Geriatricians, internists, and family physicians are anticipated to benefit the most from these reimbursement changes, and may see payment increases of up to 37 percent over time.

Participants in the Psychiatric Collaborative Care Model, a team-based care coordination strategy that integrates behavioral health experts into the primary care system, will also be able to take advantage of changes to the model’s coding and payment structures.

“This care model has been shown to improve behavioral health outcomes for patients and save money,” Conway wrote.  “Payment for care using this model will help address one of the health system’s major challenges — access for behavioral and mental health care.  For anyone who has struggled to gain access to behavioral health care for themselves or a loved one, the importance of these services cannot be overestimated.”
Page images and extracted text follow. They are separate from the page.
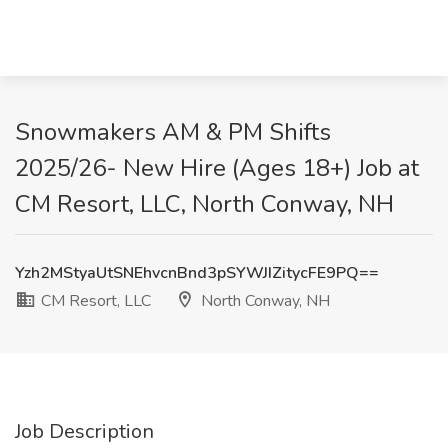
Snowmakers AM & PM Shifts
2025/26- New Hire (Ages 18+) Job at
CM Resort, LLC, North Conway, NH
Yzh2MStyaUtSNEhvcnBnd3pSYWJIZitycFE9PQ==
CM Resort, LLC
North Conway, NH
Job Description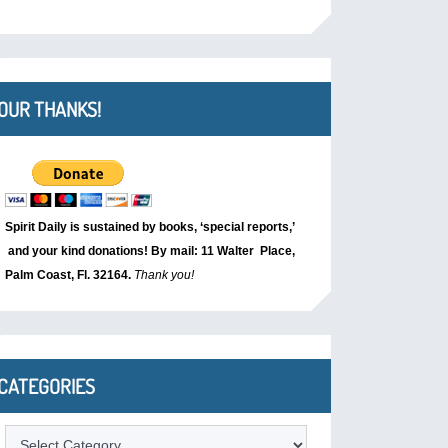
OUR THANKS!
Spirit Daily is sustained by books, ‘special reports,’
and your kind donations! By mail: 11 Walter Place,
Palm Coast, Fl. 32164.
Thank you!
CATEGORIES
Categories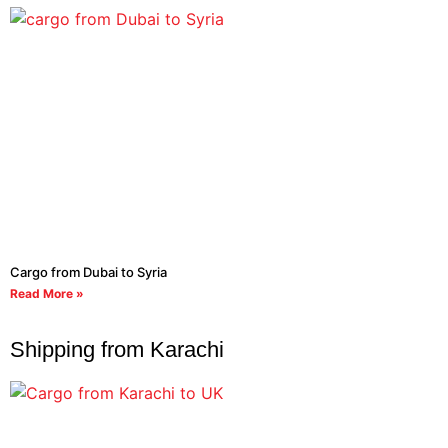
Cargo from Dubai to Syria
Read More »
Shipping from Karachi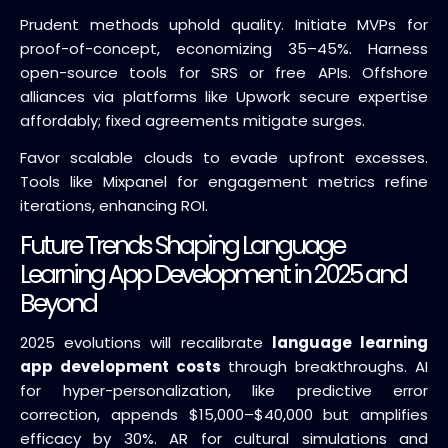
Prudent methods uphold quality. Initiate MVPs for
proof-of-concept, economizing 35–45%. Harness
open-source tools for SRS or free APIs. Offshore
alliances via platforms like Upwork secure expertise
affordably; fixed agreements mitigate surges.
Favor scalable clouds to evade upfront excesses.
Tools like Mixpanel for engagement metrics refine
iterations, enhancing ROI.
Future Trends Shaping Language
Learning App Development in 2025 and
Beyond
2025 evolutions will recalibrate
language learning
app development costs
through breakthroughs. AI
for hyper-personalization, like predictive error
correction, appends $15,000–$40,000 but amplifies
efficacy by 30%. AR for cultural simulations and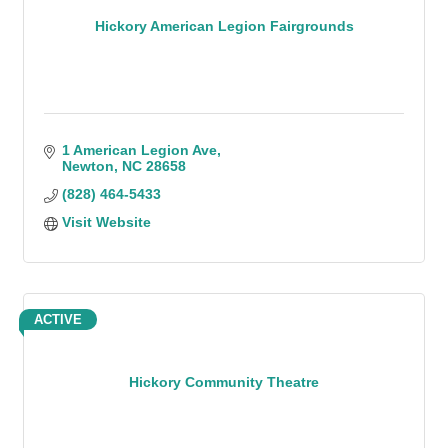
Hickory American Legion Fairgrounds
1 American Legion Ave
Newton
NC
28658
(828) 464-5433
Visit Website
ACTIVE
Hickory Community Theatre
All of these changes are designed to strengthen the primary care ecosystem for Medicare and non-Medicare patients, Conway concluded, while preparing healthcare providers to succeed under value-based care arrangements and the newly finalized Quality Payment Program

“We know that effective primary care, care coordination and planning, mental health care, substance use disorder treatment, and care for patients with cognitive and functional impairments can improve outcomes and result in smarter spending, he said. “We expect to see the impact of these policies far beyond Medicare beneficiaries and hope that they will help strengthen the fabric of primary care throughout the country.”